• [TESTO PROPOSTO]:
Educazione permanente
L’educazione permanente, la crescita formativa di ciascuno è attività interna al potere. Le assemblee sono la libera discussione, dove si realizza lo scambio di informazioni, e ognuno è di ausilio all’altro nei processi di concettualizzazione e liberazione dai pregiudizi. La festa entra nel potere e nel processo formativo, non nella forma della esemplificazione, del divertimento[11] perenne, quale fuga dai contenuti e dalle difficoltà, ma nella parola che diviene dialogo per comunicare e motivare a trascendere resistenze ideologiche e stereotipi:[12]
«Inoltre l’apertura all’omnicrazia, che è l’esercizio continuamente costruttivo delle assemblee, spinge pressantemente all’educazione permanente, perché le assemblee affrontano problemi, e i problemi bisogna conoscerli, approfondirli, vederne i precedenti, i riferimenti, le soluzioni proposte. Valori e problemi vengono così a costituire la sostanza sempre viva di un’educazione permanente coltivata è sperabile dal più largo numero di esseri viventi».
La “festa” è il luogo del ricordo vivo, mentre la società della tristezza conosce lo spettacolo, l’esibizione di sé e specialmente la dimenticanza:[13]
«La realtà sorge nello spettacolo, e lo spettacolo è reale».

• [CONSEGNA]: Continui il brano sull'educazione permanente dopo l'ultima frase riportata. Il materiale riportato di seguito non ha alcun rapporto con il brano.

[Dati]
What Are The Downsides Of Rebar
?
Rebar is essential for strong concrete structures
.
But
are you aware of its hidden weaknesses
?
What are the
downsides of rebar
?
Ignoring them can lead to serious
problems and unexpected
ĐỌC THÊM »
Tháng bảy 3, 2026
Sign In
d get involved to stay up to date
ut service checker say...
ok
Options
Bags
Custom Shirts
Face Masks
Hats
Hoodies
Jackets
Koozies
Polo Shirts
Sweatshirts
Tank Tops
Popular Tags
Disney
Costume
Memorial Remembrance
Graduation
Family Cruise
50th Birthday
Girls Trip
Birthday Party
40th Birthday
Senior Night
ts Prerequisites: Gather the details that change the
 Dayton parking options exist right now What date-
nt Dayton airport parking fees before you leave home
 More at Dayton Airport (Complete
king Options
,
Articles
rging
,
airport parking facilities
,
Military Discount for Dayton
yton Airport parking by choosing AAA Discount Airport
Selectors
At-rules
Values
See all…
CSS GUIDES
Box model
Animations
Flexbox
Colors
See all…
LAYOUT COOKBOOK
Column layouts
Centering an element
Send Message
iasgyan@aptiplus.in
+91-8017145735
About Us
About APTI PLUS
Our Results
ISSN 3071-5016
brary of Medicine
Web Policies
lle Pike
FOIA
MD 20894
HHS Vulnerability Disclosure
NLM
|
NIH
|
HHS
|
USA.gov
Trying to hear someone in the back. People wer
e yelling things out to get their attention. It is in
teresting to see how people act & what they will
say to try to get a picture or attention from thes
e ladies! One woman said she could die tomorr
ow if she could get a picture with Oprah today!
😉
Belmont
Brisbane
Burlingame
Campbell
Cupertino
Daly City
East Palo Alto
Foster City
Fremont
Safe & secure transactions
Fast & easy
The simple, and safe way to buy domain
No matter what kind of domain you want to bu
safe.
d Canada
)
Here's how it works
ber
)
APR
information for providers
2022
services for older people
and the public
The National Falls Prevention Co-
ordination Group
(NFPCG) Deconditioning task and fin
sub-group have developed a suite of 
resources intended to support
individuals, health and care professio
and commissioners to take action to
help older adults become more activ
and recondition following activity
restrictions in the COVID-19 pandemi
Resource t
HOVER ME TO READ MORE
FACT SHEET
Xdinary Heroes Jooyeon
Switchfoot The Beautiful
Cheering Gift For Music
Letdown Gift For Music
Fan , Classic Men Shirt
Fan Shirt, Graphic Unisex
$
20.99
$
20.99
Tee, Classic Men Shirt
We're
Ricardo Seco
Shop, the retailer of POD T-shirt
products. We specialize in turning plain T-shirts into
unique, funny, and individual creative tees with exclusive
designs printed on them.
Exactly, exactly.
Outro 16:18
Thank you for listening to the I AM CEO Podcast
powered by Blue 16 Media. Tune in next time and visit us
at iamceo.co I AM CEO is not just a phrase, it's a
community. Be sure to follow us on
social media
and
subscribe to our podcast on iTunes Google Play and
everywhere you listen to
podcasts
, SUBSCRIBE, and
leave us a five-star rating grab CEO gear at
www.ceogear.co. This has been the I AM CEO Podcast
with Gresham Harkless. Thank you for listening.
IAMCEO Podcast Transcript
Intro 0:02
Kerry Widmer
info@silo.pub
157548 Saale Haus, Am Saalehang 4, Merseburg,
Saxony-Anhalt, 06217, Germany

• [RISULTATO DELL'ESERCIZIO]:
La festa e l’omnicrazia conseguenti sono un disporsi su più direttrici temporali: il senso necessita della compresenza, ma anche di un ponte teso tra passato e futuro, solo in questo modo il soggetto assume concretezza, in quanto è parte di una storia che si orienta verso il possibile. La società dello spettacolo, invece, è il regno della tirannia dell’individuo astratto che annichilisce la libertà e la comunità. L’individuo senza comunità trasforma la libertà giuridica in esperienza di violenza dalle mille forme: dalla seduzione a tutti i costi, al desiderio acquisitivo senza limiti. Il regno della tirannia dell’individuo, si connota per la sua generale regressione infantile di massa, si attende che il mondo soddisfi e si pieghi ai desideri di ciascuno. Non vi è festa, non vi è comunità, ma solo l’inquietudine del desiderio senza misura, la tristezza della lotta e della perenne frustrazione.
Che fare?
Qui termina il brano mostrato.